• Exercise
Tell how many lines of the data include the word "left". Nothing but the number belongs in the answer.

• Provided data
╭──

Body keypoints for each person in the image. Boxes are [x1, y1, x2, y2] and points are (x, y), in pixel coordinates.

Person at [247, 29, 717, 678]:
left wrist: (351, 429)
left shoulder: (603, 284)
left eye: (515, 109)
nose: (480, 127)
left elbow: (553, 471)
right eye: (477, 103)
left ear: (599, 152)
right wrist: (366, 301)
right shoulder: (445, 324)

╰──
╭──

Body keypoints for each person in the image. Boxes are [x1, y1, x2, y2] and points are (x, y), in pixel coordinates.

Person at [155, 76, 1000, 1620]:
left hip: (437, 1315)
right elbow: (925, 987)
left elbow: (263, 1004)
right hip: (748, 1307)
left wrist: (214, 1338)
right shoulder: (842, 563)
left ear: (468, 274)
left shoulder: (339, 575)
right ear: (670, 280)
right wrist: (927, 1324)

╰──

• Task solution
10